Indianapolis faces hurdles for second Super Bowl bid
Still basking in the afterglow of Super Bowl XLVI, Indianapolis is now going for the 2018 game.
The effort will put the city back in the national spotlight, but that doesn't mean it will be easy.
Many assumed Indianapolis got the 2012 Super Bowl in large part for building a new stadium. While it received rave reviews for hosting a memorable and by many accounts flawless event, everyone from the mayor to Colts owner Jim Irsay has stressed there are no guarantees the city will land another Super Bowl.
To get the 2012 game, Indianapolis built a new stadium, expanded the convention center and helped finance the 1,005-room JW Marriott. The city offered up more than the 18,000 rooms required to host the Super Bowl.
But following the game, some league officials said there weren't enough rooms downtown, especially luxury rooms. The Indiana Hotel and Lodging Association counts 4,500 "full-service rooms" downtown.
While the 278-room University Place Hotel on the IUPUI campus is closing as a hotel, a new 209-room Dolce Hotel is going up as part of the City Way project just south of downtown.
Asked about building another hotel, Chris Gahl with the Indianapolis Convention and Visitors Association said, "To say we're ready for another hotel to enter the landscape is probably a little premature."
Gahl said hotel occupancy needs to hover around 70 percent before adding more rooms. It's currently just over 66 percent.
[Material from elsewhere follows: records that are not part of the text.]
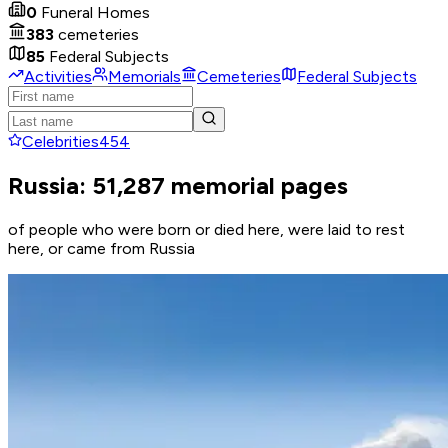
0
Funeral Homes
383
cemeteries
85
Federal Subjects
Activities
Memorials
Cemeteries
Federal Subjects
Celebrities
454
Russia: 51,287 memorial pages
of people who were born or died here, were laid to rest
here, or came from Russia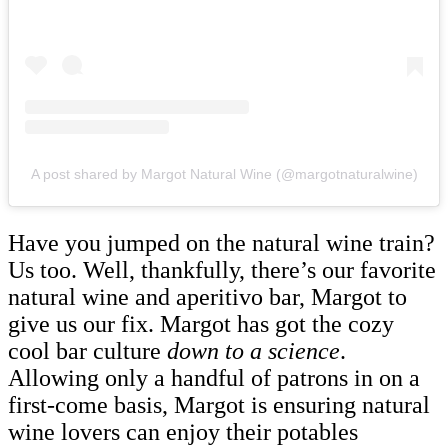
A post shared by Margot Natural Wine (@margotnaturalwine)
Have you jumped on the natural wine train?
Us too. Well, thankfully, there’s our favorite
natural wine and aperitivo bar, Margot to
give us our fix. Margot has got the cozy
cool bar culture
down to a science
.
Allowing only a handful of patrons in on a
first-come basis, Margot is ensuring natural
wine lovers can enjoy their potables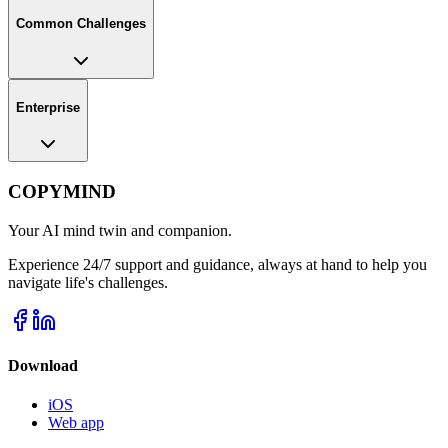
Common Challenges
Enterprise
COPYMIND
Your AI mind twin and companion.
Experience 24/7 support and guidance, always at hand to help you
navigate life's challenges.
Download
iOS
Web app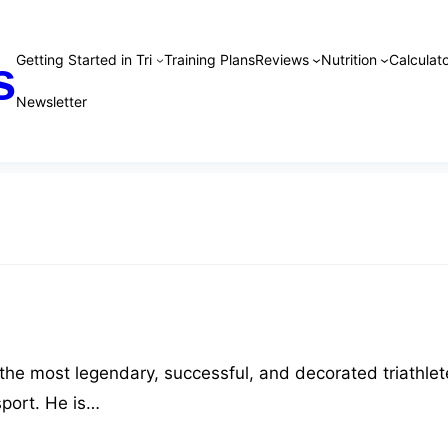
Getting Started in Tri
Training Plans
Reviews
Nutrition
Calculato
s
Newsletter
 the most legendary, successful, and decorated triathlet
 sport. He is…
"And while it would be nice to put a luxurious high end hotel downtown," he said. "If we can't sustain it year-round from a tourism perspective we're not doing our job."
John Livengood, president of the Indiana Hotel and Lodging Association agreed, "you're not going to build a hotel for one great week."
He said while hotels were "getting back to pre-2008 times, rates aren't quite where they were."
But both Livengood and Gahl noted a lot could change between now and 2018, especially as the convention center expansion draws more and larger events.
In fact, there's talk of eventually building a hotel at Pan Am Plaza to meet the growing demand and possibly a second Super Bowl.
Another possible obstacle to the 2018 bid is the size of Lucas Oil Stadium. At 63,000 seats, it's one of the smallest in the league and the more seats a stadium has, the more money the NFL gets.
Indianapolis was considered the front-runner when it bid in 2007 until Dallas came back at the last minute promising 100,000 seats.
Still, Irsay doubts stadium size will be the determining factor.
"I do think we compare to Minneapolis and Tampa and Arizona for instance [which will host its third Super Bowl in 2015] I just don't think it will make that much of a difference," he said.
Irsay noted the draw of a warm, sunny destination is probably a bigger issue. It plays well with the corporate crowd.
During this year's Super Bowl, Indianapolis enjoyed incredible spring-like weather, but when asked about the odds of replay, WTHR meteorologist Chris Wright said, "You mean 60 degrees?"
After a long, hearty laugh he said, "I don't know if I'd bet on that," noting that February is better known for snow and temps in thirties.
But the host committee never expected the unusually mild weather and in fact, planned for the worst case scenario - snow, ice and bitter cold temperatures.
Though the city never spent a dime on snow removal, the mayor said, "we had a great plan," adding that fans would have had "the same great reception," even if it had been cold or snowy.
And as most people remember, Dallas with its much bigger venue, lost a lot of points for the way it handled an ice storm in 2011.
Like others Livengood believes, Indianapolis "proved we can handle the Super Bowl" and do it well. The challenge now? Convincing the NFL to give it a reprisal.